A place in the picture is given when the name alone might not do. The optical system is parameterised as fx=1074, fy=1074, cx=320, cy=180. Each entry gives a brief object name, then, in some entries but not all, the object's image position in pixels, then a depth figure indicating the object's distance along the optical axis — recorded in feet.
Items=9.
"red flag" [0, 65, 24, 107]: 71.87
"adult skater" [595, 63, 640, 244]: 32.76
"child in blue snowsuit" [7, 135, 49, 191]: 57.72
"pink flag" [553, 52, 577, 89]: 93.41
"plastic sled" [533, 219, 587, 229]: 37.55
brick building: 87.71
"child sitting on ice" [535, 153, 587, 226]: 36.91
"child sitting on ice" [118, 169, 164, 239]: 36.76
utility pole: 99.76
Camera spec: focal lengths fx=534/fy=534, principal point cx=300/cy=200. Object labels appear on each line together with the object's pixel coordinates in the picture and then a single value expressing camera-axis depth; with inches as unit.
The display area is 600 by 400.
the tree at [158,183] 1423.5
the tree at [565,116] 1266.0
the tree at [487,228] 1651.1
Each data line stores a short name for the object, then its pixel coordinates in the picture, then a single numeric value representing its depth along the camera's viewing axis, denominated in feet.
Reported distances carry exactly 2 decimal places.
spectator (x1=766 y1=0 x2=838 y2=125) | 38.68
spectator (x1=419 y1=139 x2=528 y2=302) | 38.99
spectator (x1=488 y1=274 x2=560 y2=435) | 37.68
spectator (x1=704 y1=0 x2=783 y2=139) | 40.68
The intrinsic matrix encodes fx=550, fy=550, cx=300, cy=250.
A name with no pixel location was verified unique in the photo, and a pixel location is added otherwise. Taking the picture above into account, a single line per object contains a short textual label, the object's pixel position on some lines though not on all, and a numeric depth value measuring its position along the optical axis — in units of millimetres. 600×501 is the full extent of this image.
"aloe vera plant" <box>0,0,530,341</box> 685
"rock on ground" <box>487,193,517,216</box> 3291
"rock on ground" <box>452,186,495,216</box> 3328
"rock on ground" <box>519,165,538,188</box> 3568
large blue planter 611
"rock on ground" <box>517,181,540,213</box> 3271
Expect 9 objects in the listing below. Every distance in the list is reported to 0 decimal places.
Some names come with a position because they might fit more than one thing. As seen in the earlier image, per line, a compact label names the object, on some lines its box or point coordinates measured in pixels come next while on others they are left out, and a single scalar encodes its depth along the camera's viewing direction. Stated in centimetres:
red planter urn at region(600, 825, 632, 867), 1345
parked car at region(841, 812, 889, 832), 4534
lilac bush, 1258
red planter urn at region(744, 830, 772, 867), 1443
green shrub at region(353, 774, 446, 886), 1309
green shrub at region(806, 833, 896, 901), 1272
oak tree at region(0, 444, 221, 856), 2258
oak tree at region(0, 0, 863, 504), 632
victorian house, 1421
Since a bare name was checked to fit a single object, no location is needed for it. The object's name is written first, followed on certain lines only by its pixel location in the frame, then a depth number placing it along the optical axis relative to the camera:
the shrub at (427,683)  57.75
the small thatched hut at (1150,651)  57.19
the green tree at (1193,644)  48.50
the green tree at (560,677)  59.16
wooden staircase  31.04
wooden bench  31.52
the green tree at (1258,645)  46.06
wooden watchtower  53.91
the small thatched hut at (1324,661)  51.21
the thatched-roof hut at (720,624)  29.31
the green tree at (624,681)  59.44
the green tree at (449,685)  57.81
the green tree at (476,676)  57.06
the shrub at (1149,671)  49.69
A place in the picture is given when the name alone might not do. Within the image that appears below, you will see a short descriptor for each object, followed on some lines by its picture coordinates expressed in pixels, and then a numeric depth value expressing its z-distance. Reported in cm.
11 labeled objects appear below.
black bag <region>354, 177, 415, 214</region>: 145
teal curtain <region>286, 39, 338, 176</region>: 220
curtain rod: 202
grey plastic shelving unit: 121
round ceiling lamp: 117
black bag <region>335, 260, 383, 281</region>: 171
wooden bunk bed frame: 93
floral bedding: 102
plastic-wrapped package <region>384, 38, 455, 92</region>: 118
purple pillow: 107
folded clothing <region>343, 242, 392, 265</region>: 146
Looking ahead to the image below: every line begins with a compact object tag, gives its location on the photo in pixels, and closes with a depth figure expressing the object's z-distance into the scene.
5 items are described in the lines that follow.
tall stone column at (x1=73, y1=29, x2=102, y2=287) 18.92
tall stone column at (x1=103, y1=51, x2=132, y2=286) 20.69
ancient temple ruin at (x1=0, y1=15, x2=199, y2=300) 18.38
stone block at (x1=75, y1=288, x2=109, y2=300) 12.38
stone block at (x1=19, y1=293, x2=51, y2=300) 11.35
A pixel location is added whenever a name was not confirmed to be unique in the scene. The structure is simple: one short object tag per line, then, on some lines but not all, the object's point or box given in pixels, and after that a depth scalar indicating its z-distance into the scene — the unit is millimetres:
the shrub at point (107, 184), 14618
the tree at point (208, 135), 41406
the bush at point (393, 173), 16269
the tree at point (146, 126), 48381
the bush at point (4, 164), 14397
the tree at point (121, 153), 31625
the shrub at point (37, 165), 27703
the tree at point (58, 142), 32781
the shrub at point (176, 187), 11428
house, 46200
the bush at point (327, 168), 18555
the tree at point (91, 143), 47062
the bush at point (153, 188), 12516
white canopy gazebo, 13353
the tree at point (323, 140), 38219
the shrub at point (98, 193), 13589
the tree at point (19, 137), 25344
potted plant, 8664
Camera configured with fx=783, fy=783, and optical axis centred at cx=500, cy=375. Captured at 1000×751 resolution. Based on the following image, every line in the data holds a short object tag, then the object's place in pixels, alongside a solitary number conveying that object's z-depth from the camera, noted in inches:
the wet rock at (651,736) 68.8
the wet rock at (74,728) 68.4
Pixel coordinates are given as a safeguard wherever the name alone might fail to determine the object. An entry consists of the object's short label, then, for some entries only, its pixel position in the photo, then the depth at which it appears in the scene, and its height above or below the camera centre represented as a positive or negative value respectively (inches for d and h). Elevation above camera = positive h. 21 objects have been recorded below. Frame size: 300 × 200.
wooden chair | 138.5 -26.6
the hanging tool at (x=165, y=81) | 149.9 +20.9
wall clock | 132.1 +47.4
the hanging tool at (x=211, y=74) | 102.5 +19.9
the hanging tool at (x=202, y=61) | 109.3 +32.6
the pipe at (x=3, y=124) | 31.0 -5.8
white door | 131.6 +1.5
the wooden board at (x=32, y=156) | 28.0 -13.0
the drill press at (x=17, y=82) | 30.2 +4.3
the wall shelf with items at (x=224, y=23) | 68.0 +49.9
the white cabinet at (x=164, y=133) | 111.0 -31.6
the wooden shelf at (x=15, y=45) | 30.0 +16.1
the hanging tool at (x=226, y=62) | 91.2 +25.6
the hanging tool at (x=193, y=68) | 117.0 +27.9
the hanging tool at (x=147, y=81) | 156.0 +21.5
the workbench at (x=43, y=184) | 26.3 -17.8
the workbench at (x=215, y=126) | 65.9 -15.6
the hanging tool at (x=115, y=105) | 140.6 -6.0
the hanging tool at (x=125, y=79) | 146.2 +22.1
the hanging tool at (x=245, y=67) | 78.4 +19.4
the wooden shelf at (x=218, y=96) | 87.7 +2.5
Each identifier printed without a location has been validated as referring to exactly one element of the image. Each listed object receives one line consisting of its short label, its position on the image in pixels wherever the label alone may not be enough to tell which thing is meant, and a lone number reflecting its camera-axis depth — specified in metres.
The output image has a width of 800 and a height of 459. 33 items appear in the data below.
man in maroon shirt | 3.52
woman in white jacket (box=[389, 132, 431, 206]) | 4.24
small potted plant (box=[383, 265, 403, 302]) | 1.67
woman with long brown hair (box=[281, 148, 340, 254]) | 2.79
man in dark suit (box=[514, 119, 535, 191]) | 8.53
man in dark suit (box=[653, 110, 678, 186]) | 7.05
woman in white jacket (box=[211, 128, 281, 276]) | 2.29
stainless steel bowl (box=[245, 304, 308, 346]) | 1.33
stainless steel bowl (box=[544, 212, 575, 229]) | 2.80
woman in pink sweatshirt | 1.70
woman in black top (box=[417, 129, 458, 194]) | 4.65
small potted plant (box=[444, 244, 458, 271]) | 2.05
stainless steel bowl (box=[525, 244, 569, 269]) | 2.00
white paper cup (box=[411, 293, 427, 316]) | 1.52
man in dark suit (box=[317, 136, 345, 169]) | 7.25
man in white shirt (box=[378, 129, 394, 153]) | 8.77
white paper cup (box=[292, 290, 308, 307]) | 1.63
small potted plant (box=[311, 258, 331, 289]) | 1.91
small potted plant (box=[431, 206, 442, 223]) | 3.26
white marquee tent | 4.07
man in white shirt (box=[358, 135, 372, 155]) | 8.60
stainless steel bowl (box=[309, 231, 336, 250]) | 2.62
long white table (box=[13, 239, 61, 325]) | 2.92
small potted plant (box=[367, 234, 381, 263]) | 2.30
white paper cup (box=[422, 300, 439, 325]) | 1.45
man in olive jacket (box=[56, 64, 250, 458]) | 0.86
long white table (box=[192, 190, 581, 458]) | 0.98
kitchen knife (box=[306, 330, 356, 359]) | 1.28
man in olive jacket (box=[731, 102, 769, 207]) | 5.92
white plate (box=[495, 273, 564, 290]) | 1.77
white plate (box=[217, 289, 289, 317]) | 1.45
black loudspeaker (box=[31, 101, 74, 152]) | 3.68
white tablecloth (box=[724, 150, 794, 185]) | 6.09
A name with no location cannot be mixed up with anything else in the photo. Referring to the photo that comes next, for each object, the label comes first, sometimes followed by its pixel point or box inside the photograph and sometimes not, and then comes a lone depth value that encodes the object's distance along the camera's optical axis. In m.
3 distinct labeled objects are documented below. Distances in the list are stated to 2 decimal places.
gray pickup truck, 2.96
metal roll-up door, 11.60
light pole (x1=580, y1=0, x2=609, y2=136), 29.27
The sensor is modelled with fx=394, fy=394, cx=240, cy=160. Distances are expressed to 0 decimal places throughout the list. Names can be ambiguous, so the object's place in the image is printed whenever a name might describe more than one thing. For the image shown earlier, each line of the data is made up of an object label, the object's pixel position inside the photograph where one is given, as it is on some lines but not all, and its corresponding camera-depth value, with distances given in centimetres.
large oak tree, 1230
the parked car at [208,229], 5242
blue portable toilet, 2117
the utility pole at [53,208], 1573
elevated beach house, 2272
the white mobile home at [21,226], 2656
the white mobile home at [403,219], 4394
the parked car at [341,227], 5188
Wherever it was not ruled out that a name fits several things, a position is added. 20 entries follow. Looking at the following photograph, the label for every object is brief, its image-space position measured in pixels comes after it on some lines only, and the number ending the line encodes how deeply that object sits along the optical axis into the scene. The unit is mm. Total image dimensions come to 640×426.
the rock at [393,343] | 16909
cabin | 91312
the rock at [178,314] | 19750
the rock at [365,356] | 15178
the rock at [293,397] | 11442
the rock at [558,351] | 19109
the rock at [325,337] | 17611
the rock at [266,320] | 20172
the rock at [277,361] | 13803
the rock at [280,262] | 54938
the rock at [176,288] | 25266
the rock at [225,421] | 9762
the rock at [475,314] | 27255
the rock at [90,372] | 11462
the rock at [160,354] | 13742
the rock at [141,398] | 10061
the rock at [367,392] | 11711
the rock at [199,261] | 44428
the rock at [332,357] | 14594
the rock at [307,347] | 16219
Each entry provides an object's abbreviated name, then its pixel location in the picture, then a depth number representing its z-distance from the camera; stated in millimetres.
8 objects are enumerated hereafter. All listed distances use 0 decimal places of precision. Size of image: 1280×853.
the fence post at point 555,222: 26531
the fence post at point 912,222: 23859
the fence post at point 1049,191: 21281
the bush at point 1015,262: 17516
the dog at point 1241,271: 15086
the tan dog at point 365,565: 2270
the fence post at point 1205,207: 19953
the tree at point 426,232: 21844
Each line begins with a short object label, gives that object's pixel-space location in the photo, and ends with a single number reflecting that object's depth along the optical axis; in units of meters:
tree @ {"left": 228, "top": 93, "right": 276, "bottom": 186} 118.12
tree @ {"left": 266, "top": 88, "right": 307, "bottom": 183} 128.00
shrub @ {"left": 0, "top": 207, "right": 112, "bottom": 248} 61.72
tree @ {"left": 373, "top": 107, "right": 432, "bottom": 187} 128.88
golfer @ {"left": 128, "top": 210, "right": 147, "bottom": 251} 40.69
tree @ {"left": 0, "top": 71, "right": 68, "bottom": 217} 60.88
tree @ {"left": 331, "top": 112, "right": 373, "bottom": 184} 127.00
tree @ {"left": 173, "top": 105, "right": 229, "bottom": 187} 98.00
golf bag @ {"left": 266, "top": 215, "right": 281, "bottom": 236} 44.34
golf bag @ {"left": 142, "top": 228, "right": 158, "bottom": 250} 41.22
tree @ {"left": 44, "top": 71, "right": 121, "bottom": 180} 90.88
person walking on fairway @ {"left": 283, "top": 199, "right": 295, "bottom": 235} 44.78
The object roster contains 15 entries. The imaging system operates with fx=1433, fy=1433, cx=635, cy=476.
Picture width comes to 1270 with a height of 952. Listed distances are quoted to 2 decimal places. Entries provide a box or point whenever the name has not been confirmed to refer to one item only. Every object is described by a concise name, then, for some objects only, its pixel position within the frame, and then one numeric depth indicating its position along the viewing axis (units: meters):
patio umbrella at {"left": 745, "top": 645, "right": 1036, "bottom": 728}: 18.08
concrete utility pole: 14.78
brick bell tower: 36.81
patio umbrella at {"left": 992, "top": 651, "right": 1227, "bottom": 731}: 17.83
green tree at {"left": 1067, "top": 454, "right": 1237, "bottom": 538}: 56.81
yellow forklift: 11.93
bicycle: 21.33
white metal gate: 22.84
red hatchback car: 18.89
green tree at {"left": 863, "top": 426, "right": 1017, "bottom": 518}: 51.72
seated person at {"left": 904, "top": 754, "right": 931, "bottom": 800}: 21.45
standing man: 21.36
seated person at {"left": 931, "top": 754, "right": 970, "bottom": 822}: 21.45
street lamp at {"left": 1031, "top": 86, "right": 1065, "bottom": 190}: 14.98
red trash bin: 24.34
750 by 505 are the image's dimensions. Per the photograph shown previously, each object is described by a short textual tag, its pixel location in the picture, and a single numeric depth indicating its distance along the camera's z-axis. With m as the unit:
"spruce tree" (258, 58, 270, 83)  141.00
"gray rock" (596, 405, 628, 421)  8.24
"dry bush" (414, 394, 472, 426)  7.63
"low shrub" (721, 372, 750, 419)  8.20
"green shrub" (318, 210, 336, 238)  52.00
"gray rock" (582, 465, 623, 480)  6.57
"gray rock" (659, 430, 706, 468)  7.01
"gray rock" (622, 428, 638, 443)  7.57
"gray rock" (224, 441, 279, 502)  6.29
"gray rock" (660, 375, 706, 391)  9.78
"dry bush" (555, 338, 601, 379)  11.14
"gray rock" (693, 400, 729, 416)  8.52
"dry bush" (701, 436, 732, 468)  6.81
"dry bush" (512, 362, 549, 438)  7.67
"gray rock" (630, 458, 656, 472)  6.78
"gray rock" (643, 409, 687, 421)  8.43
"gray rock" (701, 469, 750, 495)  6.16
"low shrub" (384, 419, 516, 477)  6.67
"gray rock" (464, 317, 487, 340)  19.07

━━━━━━━━━━━━━━━━

→ Problem details
Copy out the line containing "428, 638, 443)", then every line after it through the end of the listing, exactly and with nothing else.

→ Response
"gray rock" (622, 428, 638, 443)  7.57
"gray rock" (224, 441, 279, 502)  6.29
"gray rock" (660, 375, 706, 391)  9.78
"dry bush" (555, 338, 601, 379)  11.14
"gray rock" (693, 400, 729, 416)  8.52
"dry bush" (701, 436, 732, 468)  6.81
"dry bush" (512, 362, 549, 438)  7.67
"gray rock" (630, 458, 656, 472)  6.78
"gray rock" (643, 409, 687, 421)  8.43
"gray rock" (701, 469, 750, 495)  6.16
"low shrub" (384, 419, 516, 477)  6.67
"gray rock" (464, 317, 487, 340)  19.07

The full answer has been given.